Almost all operating systems provide a way to notify userland of
hardware changes. E.g. a new USB device was connected, a CD-ROM
was inserted in a drive, a PCI Express card has been removed, etc.
Unfortunately, there is no such functionality in NetBSD, which
means that it is not really usable on systems where automation
on hardware changes is desired. The most obvious example are
desktop systems where one wants hardware to be managed
transparently.
This project aims to bring NetBSD in sync with other operating
systems by implementing kernel event notification framework
and a userland deamon to observe events and dispatch actions as
configured. Events originate in the kernel (individual devices,
autoconf(9) framework) and flow towards userland via a character
device interface.
NetBSD port of Freedesktop's HAL package will be created and
provided in Pkgsrc, resulting in better integration between the
base system and existing desktop environments -- KDE and GNOME
are already available to NetBSD users. Kernel part of the project
includes enhancements to the autoconf(9) machinery that are
believed to be beneficial for other uses as well.
Status
2007-07-09
Ok, I've been somewhat greedy about public relations up till now, based
on the sentiment "don't waste time with documentation and better get stuff
to work first". Now that midterm has come, the pressure has diminished, and
I need to say *something* in order to pass the evaluation anyway :-). So
here goes; comments appreciated (see bottom of this page for my email address).
Converted enough drivers to plist locators so that GENERIC/i386 (except for
options LKM, USERCONF) builds and works without any apparent lossage. In more
detail, the changes are:
config(1)
- Change ioconf.c generation, kill struct cfiattrdata,
struct cfparent, struct cflocdesc and struct cfdata
and instead pack all configuration data into a proplib dictionary.
Locators simply become a sub-dictionary thereof. The exact schema of
the cfdata plist is described under Documentation below.

### DESCRIPTION OF THE TASK
Transcribe the passage of the NetBSD project description that runs from "Unfortunately, there is" up to and including "transparently.". The rows that come next are unrelated to the NetBSD project description.

### MATERIAL SUPPLIED

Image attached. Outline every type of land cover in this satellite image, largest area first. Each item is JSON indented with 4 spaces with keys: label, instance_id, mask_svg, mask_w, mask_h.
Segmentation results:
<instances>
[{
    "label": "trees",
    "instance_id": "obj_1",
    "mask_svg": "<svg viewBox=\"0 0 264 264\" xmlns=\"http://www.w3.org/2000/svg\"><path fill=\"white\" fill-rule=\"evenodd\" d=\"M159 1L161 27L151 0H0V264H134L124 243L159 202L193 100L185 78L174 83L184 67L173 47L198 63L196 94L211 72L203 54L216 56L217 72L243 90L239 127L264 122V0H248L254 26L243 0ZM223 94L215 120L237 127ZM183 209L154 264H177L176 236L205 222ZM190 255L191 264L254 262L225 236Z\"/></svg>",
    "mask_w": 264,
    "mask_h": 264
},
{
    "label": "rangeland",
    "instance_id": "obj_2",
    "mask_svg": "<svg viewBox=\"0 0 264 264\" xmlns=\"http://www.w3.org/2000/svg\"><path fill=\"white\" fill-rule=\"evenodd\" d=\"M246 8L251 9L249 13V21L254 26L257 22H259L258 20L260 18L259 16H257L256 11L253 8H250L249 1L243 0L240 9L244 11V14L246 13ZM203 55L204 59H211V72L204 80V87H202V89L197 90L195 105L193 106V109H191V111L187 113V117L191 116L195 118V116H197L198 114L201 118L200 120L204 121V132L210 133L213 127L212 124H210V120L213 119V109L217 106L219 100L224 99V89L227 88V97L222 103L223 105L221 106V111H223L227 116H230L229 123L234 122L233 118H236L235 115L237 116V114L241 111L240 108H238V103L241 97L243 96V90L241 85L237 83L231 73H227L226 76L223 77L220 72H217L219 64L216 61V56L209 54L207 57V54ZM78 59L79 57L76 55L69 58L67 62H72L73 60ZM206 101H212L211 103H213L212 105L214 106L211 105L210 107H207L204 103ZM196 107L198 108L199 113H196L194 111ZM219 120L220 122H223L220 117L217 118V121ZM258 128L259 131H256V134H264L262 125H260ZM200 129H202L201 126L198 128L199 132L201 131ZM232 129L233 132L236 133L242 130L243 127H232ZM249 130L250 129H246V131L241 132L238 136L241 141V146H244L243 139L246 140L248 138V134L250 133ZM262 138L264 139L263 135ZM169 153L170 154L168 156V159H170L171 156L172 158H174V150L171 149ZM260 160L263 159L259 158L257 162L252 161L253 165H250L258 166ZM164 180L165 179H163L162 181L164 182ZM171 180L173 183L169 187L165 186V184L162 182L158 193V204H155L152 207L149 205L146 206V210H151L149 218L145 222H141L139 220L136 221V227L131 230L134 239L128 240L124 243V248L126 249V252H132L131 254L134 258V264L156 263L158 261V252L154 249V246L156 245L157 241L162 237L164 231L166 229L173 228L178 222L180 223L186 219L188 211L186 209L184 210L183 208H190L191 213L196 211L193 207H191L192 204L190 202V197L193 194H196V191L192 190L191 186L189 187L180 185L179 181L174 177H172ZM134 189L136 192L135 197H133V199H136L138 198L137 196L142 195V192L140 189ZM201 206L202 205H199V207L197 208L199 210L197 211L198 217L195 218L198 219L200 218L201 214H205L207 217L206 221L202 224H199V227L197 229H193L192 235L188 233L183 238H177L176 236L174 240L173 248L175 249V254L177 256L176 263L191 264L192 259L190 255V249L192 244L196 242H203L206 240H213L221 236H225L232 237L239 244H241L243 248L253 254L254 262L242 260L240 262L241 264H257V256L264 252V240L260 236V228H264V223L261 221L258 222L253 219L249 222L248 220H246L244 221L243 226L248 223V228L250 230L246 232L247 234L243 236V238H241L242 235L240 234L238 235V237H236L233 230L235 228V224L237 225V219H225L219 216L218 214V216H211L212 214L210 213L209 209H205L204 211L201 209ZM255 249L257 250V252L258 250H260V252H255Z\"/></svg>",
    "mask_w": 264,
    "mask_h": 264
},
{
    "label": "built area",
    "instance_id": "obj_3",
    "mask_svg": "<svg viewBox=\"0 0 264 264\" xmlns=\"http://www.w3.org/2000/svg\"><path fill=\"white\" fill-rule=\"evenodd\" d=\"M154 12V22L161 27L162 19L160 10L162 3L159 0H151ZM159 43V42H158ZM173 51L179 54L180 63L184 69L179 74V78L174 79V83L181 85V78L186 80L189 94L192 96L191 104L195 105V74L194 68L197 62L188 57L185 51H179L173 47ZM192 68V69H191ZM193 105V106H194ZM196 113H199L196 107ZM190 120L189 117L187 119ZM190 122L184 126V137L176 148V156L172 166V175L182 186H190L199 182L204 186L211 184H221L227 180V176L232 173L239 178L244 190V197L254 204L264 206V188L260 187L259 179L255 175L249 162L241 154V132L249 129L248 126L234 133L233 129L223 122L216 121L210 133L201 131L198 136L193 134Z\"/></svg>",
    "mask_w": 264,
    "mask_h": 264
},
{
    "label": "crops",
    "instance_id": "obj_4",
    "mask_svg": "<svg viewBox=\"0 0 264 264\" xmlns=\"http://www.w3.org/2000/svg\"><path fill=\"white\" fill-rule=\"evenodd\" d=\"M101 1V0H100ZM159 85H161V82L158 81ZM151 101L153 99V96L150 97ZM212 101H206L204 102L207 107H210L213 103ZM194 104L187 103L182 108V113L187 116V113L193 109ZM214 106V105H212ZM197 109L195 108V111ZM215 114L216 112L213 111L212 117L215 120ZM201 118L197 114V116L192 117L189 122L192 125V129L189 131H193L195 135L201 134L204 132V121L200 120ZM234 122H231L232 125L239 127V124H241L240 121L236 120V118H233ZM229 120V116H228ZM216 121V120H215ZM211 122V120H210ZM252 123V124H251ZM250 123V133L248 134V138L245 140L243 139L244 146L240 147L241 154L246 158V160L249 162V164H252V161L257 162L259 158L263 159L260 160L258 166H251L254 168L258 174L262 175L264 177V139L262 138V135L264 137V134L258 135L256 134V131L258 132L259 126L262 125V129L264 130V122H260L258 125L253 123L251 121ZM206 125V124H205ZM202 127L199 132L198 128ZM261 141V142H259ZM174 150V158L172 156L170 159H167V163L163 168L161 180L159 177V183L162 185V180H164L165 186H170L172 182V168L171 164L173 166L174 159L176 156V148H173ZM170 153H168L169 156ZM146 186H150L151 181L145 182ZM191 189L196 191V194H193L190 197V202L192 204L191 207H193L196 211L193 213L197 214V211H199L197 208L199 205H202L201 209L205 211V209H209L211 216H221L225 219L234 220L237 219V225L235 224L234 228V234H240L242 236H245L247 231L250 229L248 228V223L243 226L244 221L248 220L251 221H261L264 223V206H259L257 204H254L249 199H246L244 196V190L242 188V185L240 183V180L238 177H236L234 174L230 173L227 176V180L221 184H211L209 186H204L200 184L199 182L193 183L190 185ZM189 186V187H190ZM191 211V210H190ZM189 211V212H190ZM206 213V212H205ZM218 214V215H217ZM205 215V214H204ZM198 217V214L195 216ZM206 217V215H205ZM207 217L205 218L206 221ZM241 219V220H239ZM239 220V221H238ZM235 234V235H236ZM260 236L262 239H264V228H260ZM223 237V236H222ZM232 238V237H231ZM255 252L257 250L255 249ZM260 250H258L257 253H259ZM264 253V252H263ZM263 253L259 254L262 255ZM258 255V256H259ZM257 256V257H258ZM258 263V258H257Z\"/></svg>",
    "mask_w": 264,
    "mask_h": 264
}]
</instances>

### RESULT
Unfortunately, there is no such functionality in NetBSD, which
means that it is not really usable on systems where automation
on hardware changes is desired. The most obvious example are
desktop systems where one wants hardware to be managed
transparently.